The man at the table picked up his pen and opened the black notebook, filled with blank, unlined pages.  A story passed through his head as though already written.  The story of Vincenzo and Paula wandered in, line by line.  The meeting at the spilling of red wine on Vincenzo’s white slacks that had cost him nearly a week’s wages.  Her dark eyes and the way her black hair spilled over her shoulder, when she leaned toward him with the offer of a red cloth napkin and a basket of soft apologies.
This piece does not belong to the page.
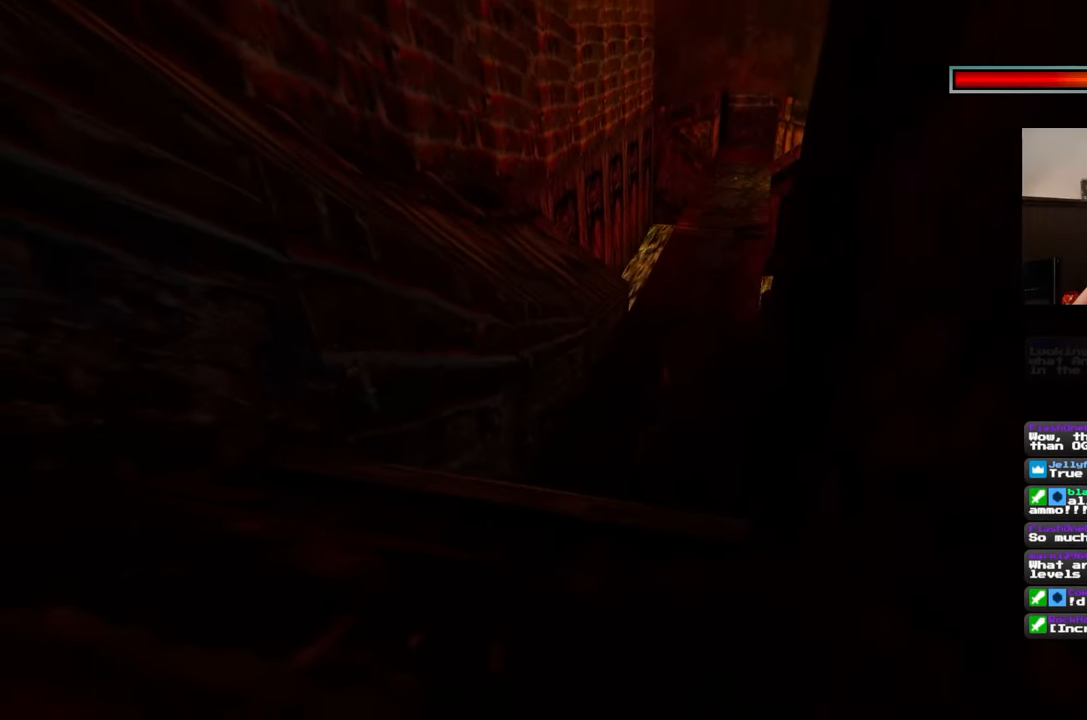
{"buttons": [], "left_stick": "up", "right_stick": "center", "events": []}
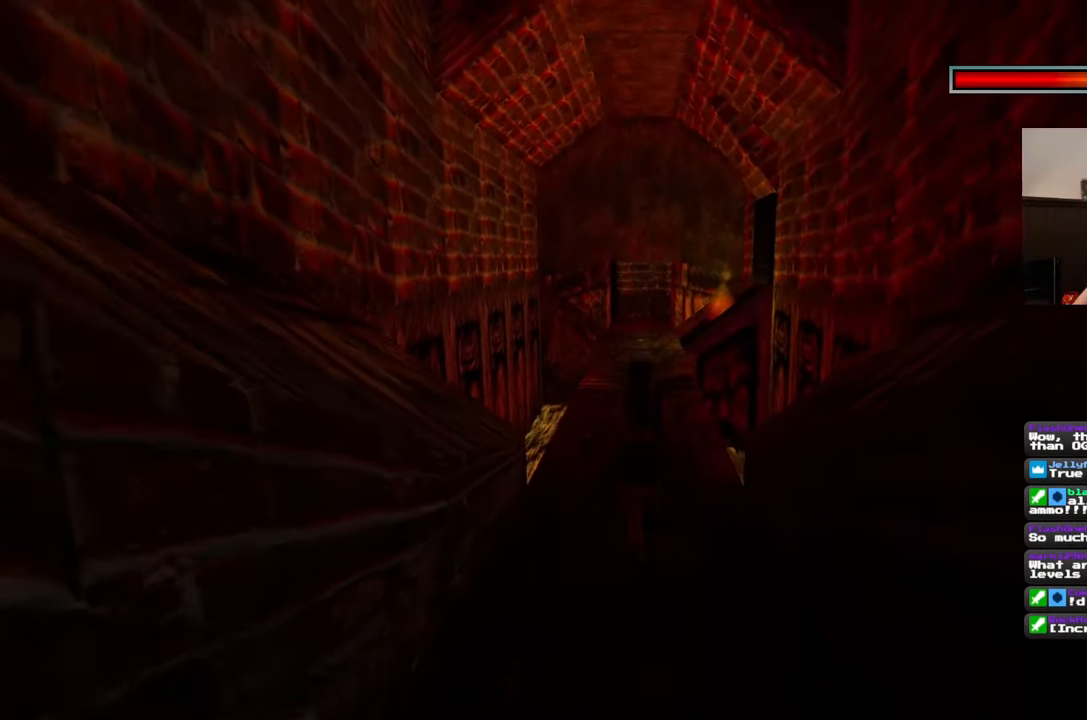
{"buttons": [], "left_stick": "up", "right_stick": "center", "events": []}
“What is that cologne?” he asked.  

 

She wore no cologne. Only the fragrance of love, which descended upon him so quickly and carelessly, like a spring bouquet of mountain flowers.

 

From the table behind the man, a female voice called out.  “David?” which she pronounced in an Italian accent, Da-veed.

 

The spell was broken.  Vincenzo and Paula disappeared in the smoky vapor of torched ideas.

 

The voice was familiar.  He turned.  Clara.  His former lover’s friend.  The memories floated back, wrapping him in creative chains.  

 

Clara, had the air of a know it all, a gossipy woman, ten years his senior, whom he trusted less then an angry boar. Always a quick smile and a brush of her hand on his wrist, as if she longed to have met him before Pané had dragged him into a dreamland of late night adventures, and train rides to the coasts of beauty, and an intro to Italian culture one would never find in a classroom, or even a very naughty book.  It was the Italy of carefree coupling, stays in stone, vineyard-based accommodations, and sleeping until noon, and introductions to more Italians then he could remember.  Pané seemed to know everyone, everywhere. Artists, writers, patrons who clung to their long lost royal heritage.  It was a dream world where David could be himself.  Being himself meant writing profusely.

 

That all changed, when…well, he need not think of it now.

 

He had never been remotely attracted to Clara.  Not even in passing.  Not even drunk. Certainly not now. She was one of those women for whom the phony was reality. 

 

“So, how have you been?”  Clara crooned in Italian.  She had a preconceived sorrowful look of knitted eyebrows, and thin lips, always halfway hopeful she would hear a tearful tale she could repeat to anyone who would listen.

 

“Have you heard from Pané?” she continued, her smile regaining the advantage.  “You know she’s still with that horrible man.  He treats her so roughly and you were so loving.”

 

David made a split second decision not to slap her hard enough to stun a bull and impale a picador with his own pica.

 

“Let’s talk about something more pleasant,” David said, with the underlying promise to snuff out her unbearable life if she didn’t change the subject.

 

“Perhaps we could meet for a wine? Do you come here often?” Clara breezed on as if the time and date had been sculpted by Michelangelo.

 

Instead, let’s meet in a more private place, he thought, where I could watch you molested by Jojo, the silver back gorilla, but the words came out so civilly even he was surprised.  “I can’t tomorrow.”  He let the last word drift into a chasm of uncertainty.  “Normally, I don’t come here,” he lied.  “I don't live close.”  He felt safe, knowing she didn’t live here either.

 

“Where do you live?” She persisted, her dark eyes boring like a drill press.  He was surprised she didn’t lick her lips at the mere thought of scraping up more manure to spread around her gossipy garden.

 

David glanced at his watch.  “Would love to chat, but…..” another sentence trailed into oblivion. He stood.  “Nice to see you, Clara.”  About as nice as a doctor telling you herpes isn’t fatal.

 

They kissed on both cheeks. He felt a heavy dose of powder on his lips, but stifled the urge to wipe it off.

 

God, he had to get back to his apartment!  The vision of Vincenzo and Paula and now her evil, intrusive, psycho mother was tumbling out in whole paragraphs.